Johnny Ronan company ordered to pay costs of Salesforce Tower action
Firm should have awaited planning outcome before seeking judicial review, judge says
Developer Johnny Ronan’s company Spencer Place Development Company has already lodged an appeal on the substantive issue with the Court of Appeal. Photograph: Tony Gavin
The High Court has ordered a company owned by developer Johnny Ronan to pay the legal costs of Dublin City Council over its failed challenge to the local authority’s interpretation of building-height guidelines for a docklands development.
The legal action followed the council’s refusal to allow extra storeys to be added to the Salesforce Tower development in the city.
The development company had contended that each side should bear their own legal costs as the proceedings were subject to a special costs rule applicable under section 50B of the Planning and Development Act 2000.
Lawyers for the council maintained the normal convention of the successful party being entitled to have their costs paid by the losing side should apply in the case.

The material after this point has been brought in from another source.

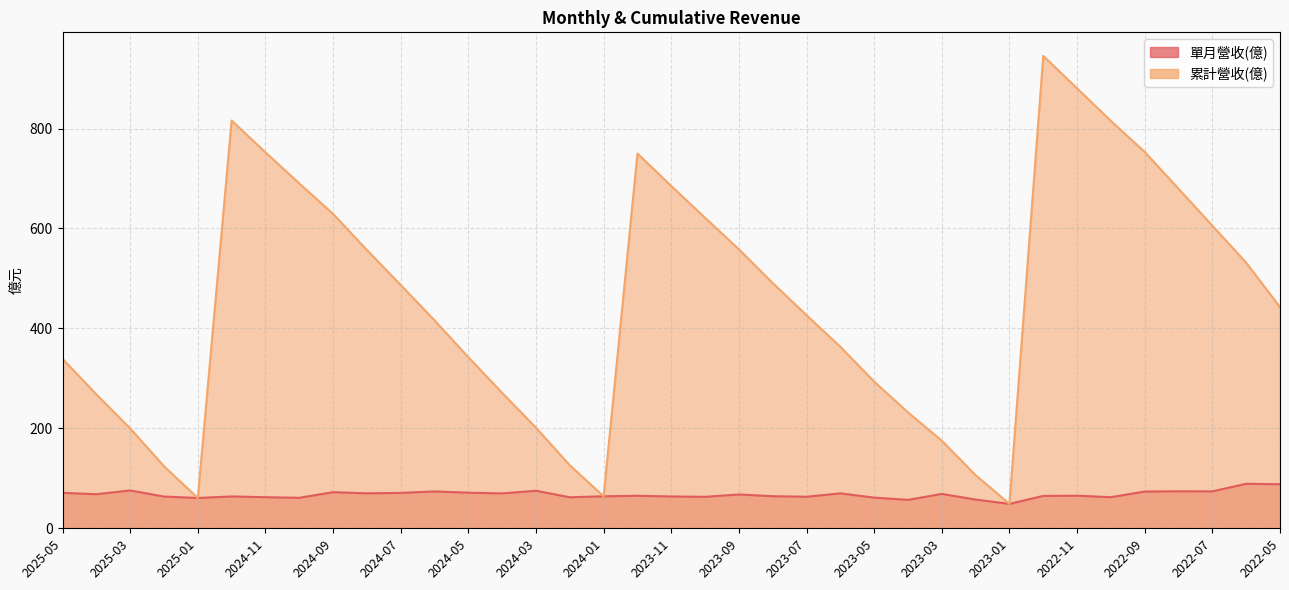

Where does the 累計營收(億) series first go above 442?

2024-12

The dispute over costs arose from the ruling by the High Court last May which dismissed a challenge brought by Spencer Place Development Company against the council’s interpretation that a maximum of 10 storeys was permissible for new developments under the planning scheme for the North Lotts/Grand Canal strategic development zone (SDZ).
The company claimed the council’s interpretation would adversely affect the outcome of two planning applications that were pending for a commercial and residential development within the SDZ for which it wanted a permissible building height of up to 13 storeys, in accordance with general building height guidelines.

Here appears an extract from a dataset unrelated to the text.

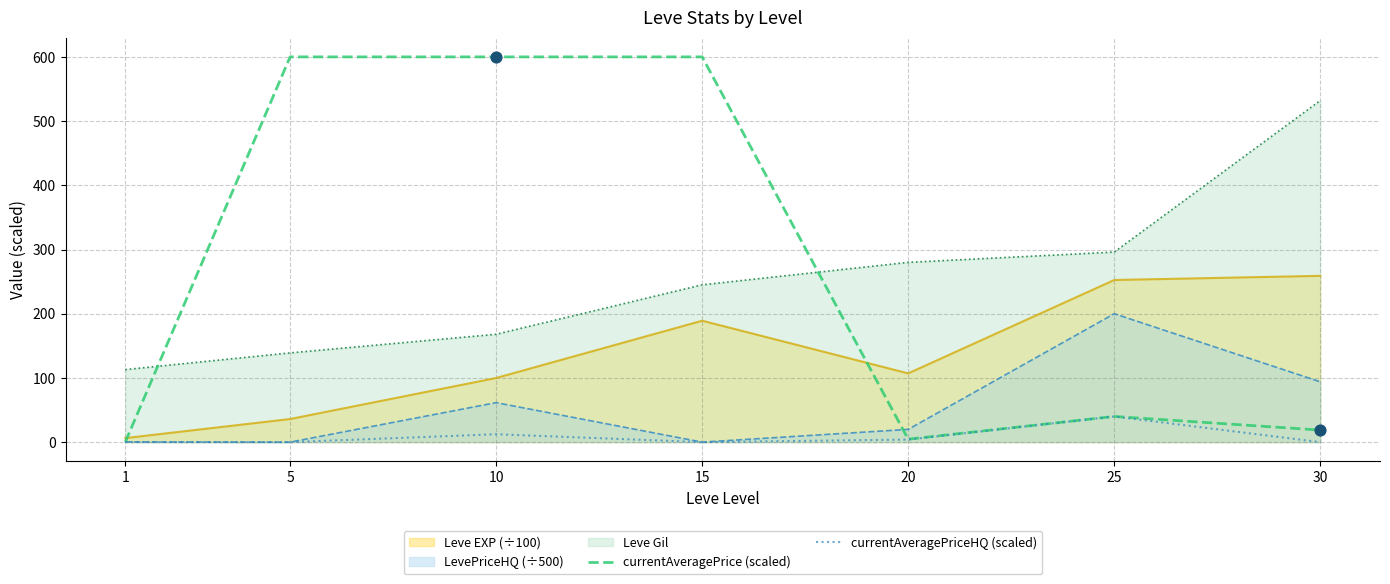

Is the value of currentAveragePrice (scaled) at 30 greater than the value of currentAveragePriceHQ (scaled) at 30?

Yes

It contested the council’s legal interpretation of the “urban development and building heights” guidelines published by the Minister for Housing, Eoghan Murphy, in December 2018 were incorrect.
The council had opposed the proceedings, claiming they were premature as it had not issued any decision on the planning applications.
In his ruling on costs, Mr Justice Simons said it was “somewhat opportunistic” and “anomalous” that the company had sought reliance on a European Union directive requirement as the basis for making its costs application when it had maintained throughout the main case that a strategic environmental assessment (SEA) was irrelevant when interpreting building-height guidelines.
“It represents a volte-face for the applicant to now champion the SEA directive,” the judge said.
He said a fundamental obstacle to the developer’s case was that it had brought proceedings against the council in anticipation of a decision being made which would breach the Planning and Development Act 2000.
He said it was clear that, for the special cost rules of Section 50B to apply, it must be possible to identify a decision made prior to seeking a judicial review.
Mr Justice Simons said the company should have awaited the outcome of the planning process before having recourse to judicial review proceedings when it could have argued the special costs rule applied.
The judge said the interpretation and application of section 50B had proved controversial and had given rise to a significant number of High Court rulings, not all of which were consistent with each other.
He said it had resulted in the “undesirable situation” where separate lengthy hearings on costs often followed judgment on the substantive issues in judicial review proceedings.